» **Exercise**
Only the stretch of the listing below that runs from the line with "DAMAGES, INCLUDING LOST" through the line with "SUCH DAMAGES. LATTICE'S" is to be printed, exactly and with both ends.

» **Recorded information**
┄┄┄┄┄┄┄┄┄┄

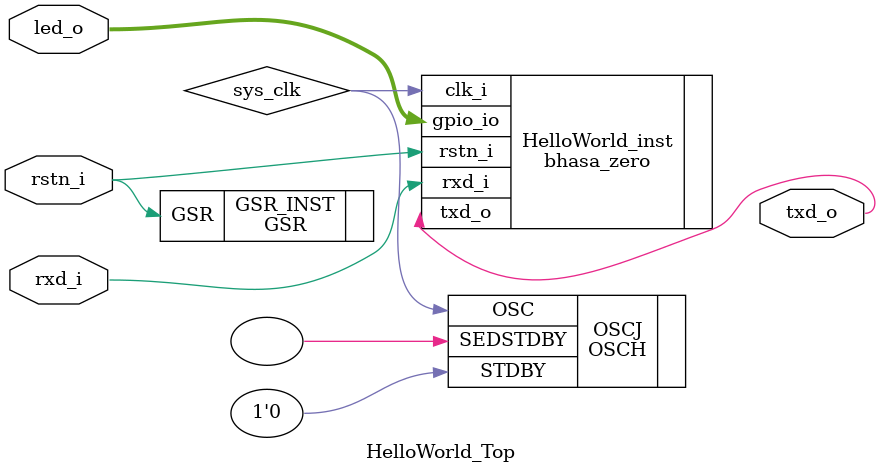
<source format=v>


// Copyright (c) 2019-2020 by Lattice Semiconductor Corporation
// ALL RIGHTS RESERVED
// ------------------------------------------------------------------
//
// IMPORTANT: THIS FILE IS USED BY OR GENERATED BY the LATTICE PROPELâ
// DEVELOPMENT SUITE, WHICH INCLUDES PROPEL BUILDER AND PROPEL SDK.
//
// Lattice grants permission to use this code pursuant to the
// terms of the Lattice Propel License Agreement.
//
// DISCLAIMER:
//
//  LATTICE MAKES NO WARRANTIES ON THIS FILE OR ITS CONTENTS, WHETHER
//  EXPRESSED, IMPLIED, STATUTORY, OR IN ANY PROVISION OF THE LATTICE
//  PROPEL LICENSE AGREEMENT OR COMMUNICATION WITH LICENSEE, AND LATTICE 
//  SPECIFICALLY DISCLAIMS ANY IMPLIED WARRANTY OF MERCHANTABILITY OR
//  FITNESS FOR A PARTICULAR PURPOSE.  LATTICE DOES NOT WARRANT THAT THE
//  FUNCTIONS CONTAINED HEREIN WILL MEET LICENSEE'S REQUIREMENTS, OR THAT
//  LICENSEE'S OPERATION OF ANY DEVICE, SOFTWARE OR SYSTEM USING THIS FILE
//  OR ITS CONTENTS WILL BE UNINTERRUPTED OR ERROR FREE, OR THAT DEFECTS
//  HEREIN WILL BE CORRECTED.  LICENSEE ASSUMES RESPONSIBILITY FOR 
//  SELECTION OF MATERIALS TO ACHIEVE ITS INTENDED RESULTS, AND FOR THE
//  PROPER INSTALLATION, USE, AND RESULTS OBTAINED THEREFROM.  LICENSEE
//  ASSUMES THE ENTIRE RISK OF THE FILE AND ITS CONTENTS PROVING DEFECTIVE
//  OR FAILING TO PERFORM PROPERLY AND IN SUCH EVENT, LICENSEE SHALL 
//  ASSUME THE ENTIRE COST AND RISK OF ANY REPAIR, SERVICE, CORRECTION, OR
//  ANY OTHER LIABILITIES OR DAMAGES CAUSED BY OR ASSOCIATED WITH THE 
//  SOFTWARE.  IN NO EVENT SHALL LATTICE BE LIABLE TO ANY PARTY FOR DIRECT,
//  INDIRECT,SPECIAL, INCIDENTAL, OR CONSEQUENTIAL DAMAGES, INCLUDING LOST
//  PROFITS, ARISING OUT OF THE USE OF THIS FILE OR ITS CONTENTS, EVEN IF
//  LATTICE HAS BEEN ADVISED OF THE POSSIBILITY OF SUCH DAMAGES. LATTICE'S
//  SOLE LIABILITY, AND LICENSEE'S SOLE REMEDY, IS SET FORTH ABOVE.  
//  LATTICE DOES NOT WARRANT OR REPRESENT THAT THIS FILE, ITS CONTENTS OR
//  USE THEREOF DOES NOT INFRINGE ON THIRD PARTIES' INTELLECTUAL PROPERTY
//  RIGHTS, INCLUDING ANY PATENT. IT IS THE USER'S RESPONSIBILITY TO VERIFY
//  THE USER SOFTWARE DESIGN FOR CONSISTENCY AND FUNCTIONALITY THROUGH THE
//  USE OF FORMAL SOFTWARE VALIDATION METHODS.
// ------------------------------------------------------------------

`timescale 1 ps / 1 ps 

module HelloWorld_Top (
	input  rstn_i,
	input  rxd_i,
	output txd_o,
	inout [7:0] led_o
);

GSR GSR_INST(.GSR(rstn_i));
wire sys_clk /*synthesis syn_keep = 1*/; 
OSCH #(.NOM_FREQ("38.0")) OSCJ (.STDBY(1'b0), .OSC(sys_clk), .SEDSTDBY());

bhasa_zero HelloWorld_inst (
	.clk_i(sys_clk),
	.rstn_i(rstn_i),
	.rxd_i(rxd_i),
	.txd_o(txd_o),
	.gpio_io(led_o)
);

endmodule

</source>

┄┄┄┄┄┄┄┄┄┄

» **Written solution**
//  INDIRECT,SPECIAL, INCIDENTAL, OR CONSEQUENTIAL DAMAGES, INCLUDING LOST
//  PROFITS, ARISING OUT OF THE USE OF THIS FILE OR ITS CONTENTS, EVEN IF
//  LATTICE HAS BEEN ADVISED OF THE POSSIBILITY OF SUCH DAMAGES. LATTICE'S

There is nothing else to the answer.